→ TASK REQUIREMENTS:
Quote the listing word for word, from its first line up to and including the line with "8:00 AM -- exactly at 8 AM, on the 8 AM line.".

________________

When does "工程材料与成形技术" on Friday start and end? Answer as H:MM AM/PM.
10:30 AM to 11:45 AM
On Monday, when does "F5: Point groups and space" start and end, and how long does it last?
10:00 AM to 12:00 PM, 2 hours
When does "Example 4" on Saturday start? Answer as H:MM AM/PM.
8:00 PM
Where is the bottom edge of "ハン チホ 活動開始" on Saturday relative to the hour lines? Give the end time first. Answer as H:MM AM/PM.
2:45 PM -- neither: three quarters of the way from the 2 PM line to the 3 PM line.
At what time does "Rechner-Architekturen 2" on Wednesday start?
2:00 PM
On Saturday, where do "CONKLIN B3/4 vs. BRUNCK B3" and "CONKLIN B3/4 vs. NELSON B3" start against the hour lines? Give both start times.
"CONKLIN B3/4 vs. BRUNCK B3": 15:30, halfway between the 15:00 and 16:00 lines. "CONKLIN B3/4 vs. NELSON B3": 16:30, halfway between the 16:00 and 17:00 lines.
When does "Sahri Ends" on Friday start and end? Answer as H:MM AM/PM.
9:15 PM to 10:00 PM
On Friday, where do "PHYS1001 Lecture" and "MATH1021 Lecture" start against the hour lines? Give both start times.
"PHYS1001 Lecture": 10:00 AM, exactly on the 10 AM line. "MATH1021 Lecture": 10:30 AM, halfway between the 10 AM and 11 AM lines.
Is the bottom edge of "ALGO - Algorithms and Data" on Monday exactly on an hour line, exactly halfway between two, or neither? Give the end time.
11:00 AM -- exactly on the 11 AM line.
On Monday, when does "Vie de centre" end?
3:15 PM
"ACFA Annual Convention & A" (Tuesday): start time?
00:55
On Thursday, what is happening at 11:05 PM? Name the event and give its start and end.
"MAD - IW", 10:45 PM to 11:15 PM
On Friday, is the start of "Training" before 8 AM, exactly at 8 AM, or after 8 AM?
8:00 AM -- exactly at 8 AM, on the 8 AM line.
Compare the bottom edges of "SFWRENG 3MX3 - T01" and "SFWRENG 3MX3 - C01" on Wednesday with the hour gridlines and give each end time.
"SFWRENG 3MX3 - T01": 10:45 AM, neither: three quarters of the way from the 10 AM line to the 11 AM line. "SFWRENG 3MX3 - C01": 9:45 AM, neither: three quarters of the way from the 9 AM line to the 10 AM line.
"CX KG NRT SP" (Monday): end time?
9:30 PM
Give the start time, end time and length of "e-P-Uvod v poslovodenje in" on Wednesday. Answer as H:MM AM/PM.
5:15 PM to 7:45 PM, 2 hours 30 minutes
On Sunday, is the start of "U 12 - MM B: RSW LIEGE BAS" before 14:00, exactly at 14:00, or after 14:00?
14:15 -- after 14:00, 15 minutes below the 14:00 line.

________________

→ CORRECT RESULT:
When does "工程材料与成形技术" on Friday start and end? Answer as H:MM AM/PM.
10:30 AM to 11:45 AM
On Monday, when does "F5: Point groups and space" start and end, and how long does it last?
10:00 AM to 12:00 PM, 2 hours
When does "Example 4" on Saturday start? Answer as H:MM AM/PM.
8:00 PM
Where is the bottom edge of "ハン チホ 活動開始" on Saturday relative to the hour lines? Give the end time first. Answer as H:MM AM/PM.
2:45 PM -- neither: three quarters of the way from the 2 PM line to the 3 PM line.
At what time does "Rechner-Architekturen 2" on Wednesday start?
2:00 PM
On Saturday, where do "CONKLIN B3/4 vs. BRUNCK B3" and "CONKLIN B3/4 vs. NELSON B3" start against the hour lines? Give both start times.
"CONKLIN B3/4 vs. BRUNCK B3": 15:30, halfway between the 15:00 and 16:00 lines. "CONKLIN B3/4 vs. NELSON B3": 16:30, halfway between the 16:00 and 17:00 lines.
When does "Sahri Ends" on Friday start and end? Answer as H:MM AM/PM.
9:15 PM to 10:00 PM
On Friday, where do "PHYS1001 Lecture" and "MATH1021 Lecture" start against the hour lines? Give both start times.
"PHYS1001 Lecture": 10:00 AM, exactly on the 10 AM line. "MATH1021 Lecture": 10:30 AM, halfway between the 10 AM and 11 AM lines.
Is the bottom edge of "ALGO - Algorithms and Data" on Monday exactly on an hour line, exactly halfway between two, or neither? Give the end time.
11:00 AM -- exactly on the 11 AM line.
On Monday, when does "Vie de centre" end?
3:15 PM
"ACFA Annual Convention & A" (Tuesday): start time?
00:55
On Thursday, what is happening at 11:05 PM? Name the event and give its start and end.
"MAD - IW", 10:45 PM to 11:15 PM
On Friday, is the start of "Training" before 8 AM, exactly at 8 AM, or after 8 AM?
8:00 AM -- exactly at 8 AM, on the 8 AM line.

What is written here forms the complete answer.